Durban, South Africa: December 9, 2011

Ambitious or inadequate? Twenty four hours remains to secure Durban’s credibility

by Andrea Palframan, Watershed Sentinel

On this, the last day of COP-17, South Africa’s  Maite Nkoana-Mashabane, COP-17 president, gave an update on the state of the negotiations: “The focus now is whether we can reach convergence as we adopt a second commitment of Kyoto Protocol.   Parties also want to see the Green Climate Fund launched here, but we need to look at long-term finance… because we don’t want to launch an empty ship.” South Africa has expressed its willingness to extend the talks, which are predicted to last past their scheduled end and well into Saturday.

Aldon Myer from the Union of Concerned Scientists, said, “We look at these negotiations to find what can give us the best fighting chance to stay below the 2 degree mark world leaders agreed to in Copenhagen.” The organizations’ four recommendations are echoed by civil society and negotiators alike, and in summary are:

  1. Continuation of Kyoto Protocol, with as many developed nations as possible agreeing to keep their commitments post 2012; loopholes eliminated or minimized
  2. Durban roadmap with clear process and timeline to negotiate a new treaty that will include China, US and others by 2015
  3. A process to ramp up climate finance to help developing countries reduce deforestation and invest in clean technologies and adapt to mounting impacts of climate change. $100 billion a year by 2020 which was put forward in Copenhagen

A fourth recommendation of the UCS, the creation of a workplan to close ambition gap between 2 degree target and the proposals that have already been put on the table, is being criticized as not ambitious enough to keep emissions from pushing us past two degrees temperature rise.
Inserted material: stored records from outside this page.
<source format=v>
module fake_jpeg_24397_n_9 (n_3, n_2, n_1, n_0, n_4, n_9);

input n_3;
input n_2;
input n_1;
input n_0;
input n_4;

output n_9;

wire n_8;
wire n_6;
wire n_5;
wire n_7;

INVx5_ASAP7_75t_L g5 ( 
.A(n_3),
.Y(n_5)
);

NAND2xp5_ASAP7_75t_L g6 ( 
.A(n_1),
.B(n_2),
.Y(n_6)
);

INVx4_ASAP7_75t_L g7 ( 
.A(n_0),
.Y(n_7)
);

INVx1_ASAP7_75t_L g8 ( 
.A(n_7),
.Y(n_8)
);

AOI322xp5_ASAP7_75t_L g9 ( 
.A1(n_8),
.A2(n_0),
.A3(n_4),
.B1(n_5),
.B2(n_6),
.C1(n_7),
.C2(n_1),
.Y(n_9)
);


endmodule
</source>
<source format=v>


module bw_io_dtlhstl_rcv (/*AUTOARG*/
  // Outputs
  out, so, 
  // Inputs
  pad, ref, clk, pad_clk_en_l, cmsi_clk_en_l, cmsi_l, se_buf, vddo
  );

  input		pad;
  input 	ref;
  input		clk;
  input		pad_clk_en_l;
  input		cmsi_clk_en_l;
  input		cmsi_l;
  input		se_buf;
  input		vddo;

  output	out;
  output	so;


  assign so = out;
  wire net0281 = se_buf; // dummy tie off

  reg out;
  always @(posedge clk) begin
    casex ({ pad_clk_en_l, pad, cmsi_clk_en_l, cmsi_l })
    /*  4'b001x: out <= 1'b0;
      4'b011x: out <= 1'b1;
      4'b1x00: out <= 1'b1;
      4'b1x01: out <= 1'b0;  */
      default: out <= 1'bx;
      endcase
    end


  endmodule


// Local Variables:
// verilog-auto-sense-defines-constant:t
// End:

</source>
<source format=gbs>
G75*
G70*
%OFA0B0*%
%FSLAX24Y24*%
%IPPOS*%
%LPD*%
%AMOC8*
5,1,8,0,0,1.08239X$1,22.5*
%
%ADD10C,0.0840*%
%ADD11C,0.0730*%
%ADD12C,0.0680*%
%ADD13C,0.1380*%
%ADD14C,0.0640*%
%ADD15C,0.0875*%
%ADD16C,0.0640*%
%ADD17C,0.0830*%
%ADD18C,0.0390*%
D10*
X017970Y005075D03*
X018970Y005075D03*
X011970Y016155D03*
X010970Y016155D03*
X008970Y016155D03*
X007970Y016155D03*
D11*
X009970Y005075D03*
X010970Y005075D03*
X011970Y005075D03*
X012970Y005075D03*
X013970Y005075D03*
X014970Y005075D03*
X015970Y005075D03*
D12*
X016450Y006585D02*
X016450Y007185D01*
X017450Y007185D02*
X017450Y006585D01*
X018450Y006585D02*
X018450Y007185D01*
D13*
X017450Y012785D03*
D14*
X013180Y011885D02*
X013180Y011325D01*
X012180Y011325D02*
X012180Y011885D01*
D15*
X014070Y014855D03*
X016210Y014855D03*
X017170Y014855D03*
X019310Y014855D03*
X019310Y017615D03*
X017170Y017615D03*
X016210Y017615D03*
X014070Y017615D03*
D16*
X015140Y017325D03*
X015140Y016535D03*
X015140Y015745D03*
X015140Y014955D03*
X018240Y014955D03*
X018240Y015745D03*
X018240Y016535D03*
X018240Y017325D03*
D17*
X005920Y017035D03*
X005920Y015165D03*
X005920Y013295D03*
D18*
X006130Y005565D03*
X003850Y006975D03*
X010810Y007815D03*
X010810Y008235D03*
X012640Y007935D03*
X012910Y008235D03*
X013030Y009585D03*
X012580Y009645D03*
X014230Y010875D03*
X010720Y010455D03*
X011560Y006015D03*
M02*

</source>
The consensus at this point is that a new phase of Kyoto will be ready by 2015, based on a roadmap laid out by the European Union. Even Canada’s environment minister Peter Kent has subscribed to the idea that a second phase of Kyoto be launched in the next three years, though later said “we are not setting a hard target on this date. If it takes somewhat longer, that would be fine.”
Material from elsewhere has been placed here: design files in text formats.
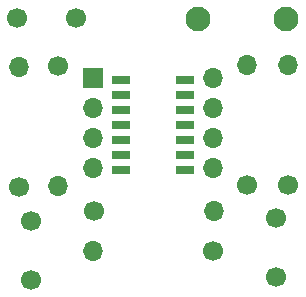
<source format=gbr>
%TF.GenerationSoftware,KiCad,Pcbnew,(5.1.6)-1*%
%TF.CreationDate,2022-09-30T16:18:59-07:00*%
%TF.ProjectId,Single VR Conditioner,53696e67-6c65-4205-9652-20436f6e6469,rev?*%
%TF.SameCoordinates,Original*%
%TF.FileFunction,Soldermask,Top*%
%TF.FilePolarity,Negative*%
%FSLAX46Y46*%
G04 Gerber Fmt 4.6, Leading zero omitted, Abs format (unit mm)*
G04 Created by KiCad (PCBNEW (5.1.6)-1) date 2022-09-30 16:18:59*
%MOMM*%
%LPD*%
G01*
G04 APERTURE LIST*
%ADD10O,1.700000X1.700000*%
%ADD11R,1.700000X1.700000*%
%ADD12R,1.640000X0.690000*%
%ADD13C,1.700000*%
%ADD14C,2.100000*%
G04 APERTURE END LIST*
D10*
%TO.C,U2*%
X144134840Y-85912960D03*
X133974840Y-93532960D03*
X144134840Y-88452960D03*
X133974840Y-90992960D03*
X144134840Y-90992960D03*
X133974840Y-88452960D03*
X144134840Y-93532960D03*
D11*
X133974840Y-85912960D03*
%TD*%
D12*
%TO.C,U1*%
X136349760Y-86065360D03*
X136349760Y-87335360D03*
X136349760Y-88605360D03*
X136349760Y-89875360D03*
X136349760Y-91145360D03*
X136349760Y-92415360D03*
X136349760Y-93685360D03*
X141749760Y-93685360D03*
X141749760Y-92415360D03*
X141749760Y-91145360D03*
X141749760Y-89875360D03*
X141749760Y-88605360D03*
X141749760Y-87335360D03*
X141749760Y-86065360D03*
%TD*%
D13*
%TO.C,C1*%
X132579120Y-80853280D03*
X127579120Y-80853280D03*
%TD*%
%TO.C,C2*%
X128747520Y-98003360D03*
X128747520Y-103003360D03*
%TD*%
%TO.C,C3*%
X149504400Y-97800160D03*
X149504400Y-102800160D03*
%TD*%
D14*
%TO.C,C4*%
X150368000Y-80954880D03*
X142868000Y-80954880D03*
%TD*%
D10*
%TO.C,R1*%
X144236440Y-97195640D03*
D13*
X134076440Y-97195640D03*
%TD*%
%TO.C,R2*%
X131030980Y-84914740D03*
D10*
X131030980Y-95074740D03*
%TD*%
%TO.C,R3*%
X127680720Y-84937600D03*
D13*
X127680720Y-95097600D03*
%TD*%
%TO.C,R4*%
X147066000Y-94962980D03*
D10*
X147066000Y-84802980D03*
%TD*%
D13*
%TO.C,R5*%
X150469600Y-94960440D03*
D10*
X150469600Y-84800440D03*
%TD*%
%TO.C,R6*%
X134015480Y-100538280D03*
D13*
X144175480Y-100538280D03*
%TD*%
M02*

</source>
The US and China both came into these negotiations talking about 2020 as a Kyoto renewal target, but have since shifted their positions back to 2015.  According to the European Commissioner for Climate Connie Hedegaard, “If there is one thing we have learned from this process, things never go faster than you would expect. It always goes slower than in your wildest imagination. So if we talk about 2020 we can see it is a really poor outcome seen from a climate perspective and that’s why it is not good enough.”
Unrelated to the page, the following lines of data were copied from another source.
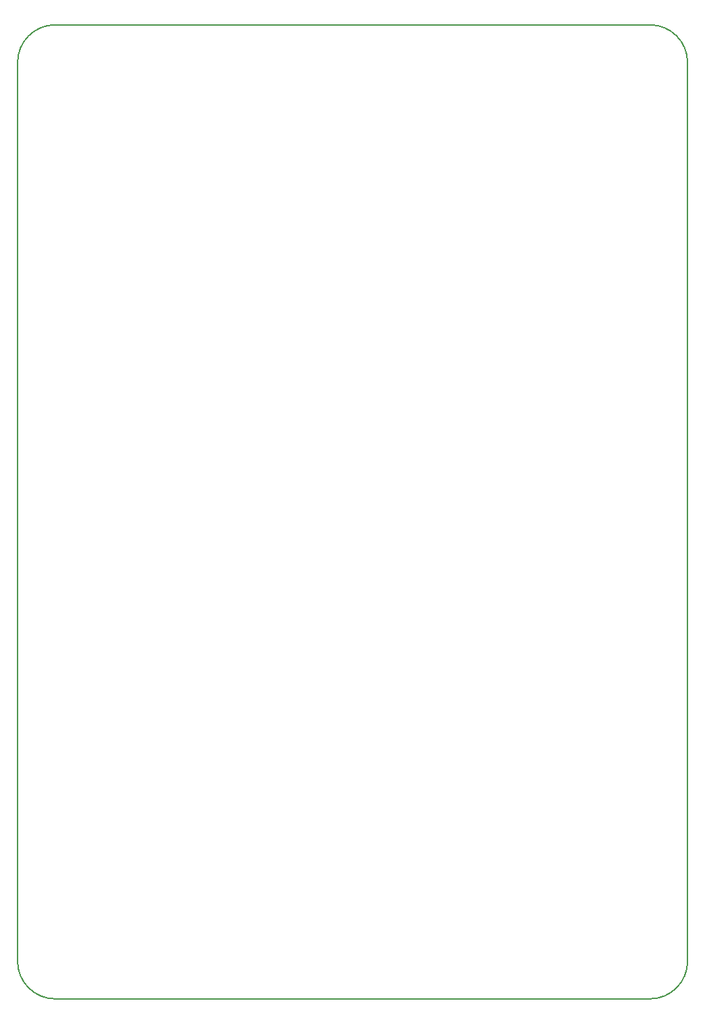
<source format=gbr>
%TF.GenerationSoftware,KiCad,Pcbnew,9.0.4*%
%TF.CreationDate,2025-10-04T23:37:01+05:30*%
%TF.ProjectId,FireSide,46697265-5369-4646-952e-6b696361645f,rev?*%
%TF.SameCoordinates,Original*%
%TF.FileFunction,Profile,NP*%
%FSLAX46Y46*%
G04 Gerber Fmt 4.6, Leading zero omitted, Abs format (unit mm)*
G04 Created by KiCad (PCBNEW 9.0.4) date 2025-10-04 23:37:01*
%MOMM*%
%LPD*%
G01*
G04 APERTURE LIST*
%TA.AperFunction,Profile*%
%ADD10C,0.200000*%
%TD*%
G04 APERTURE END LIST*
D10*
X149800000Y-29250000D02*
G75*
G02*
X154500000Y-33950000I0J-4700000D01*
G01*
X154500000Y-33950000D02*
X154500000Y-146550000D01*
X149800000Y-151250000D02*
X75200000Y-151250000D01*
X75200000Y-151250000D02*
G75*
G02*
X70500000Y-146550000I0J4700000D01*
G01*
X154500000Y-146550000D02*
G75*
G02*
X149800000Y-151250000I-4700000J0D01*
G01*
X70500000Y-146550000D02*
X70500000Y-33950000D01*
X70500000Y-33950000D02*
G75*
G02*
X75200000Y-29250000I4700000J0D01*
G01*
X75200000Y-29250000D02*
X149800000Y-29250000D01*
M02*

</source>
Harjit Singh expressed confidence that the Green Climate Fund would be launched, but in the current economic climate traditional sources of finance may be insufficient Singh repeated calls for taxes on aviation and shipping as well as a tax on international financial transactions, known as the Tobin or Robin Hood tax, as innovative ways to fill the GCF quickly enough to mitigate climate disasters. “We know that for every dollar we invest in preparing communities against climate change, we can save seven dollars on emergency response later,” said Singh. “It is disgraceful to see that there is not a single mechanism that has been agreed upon.”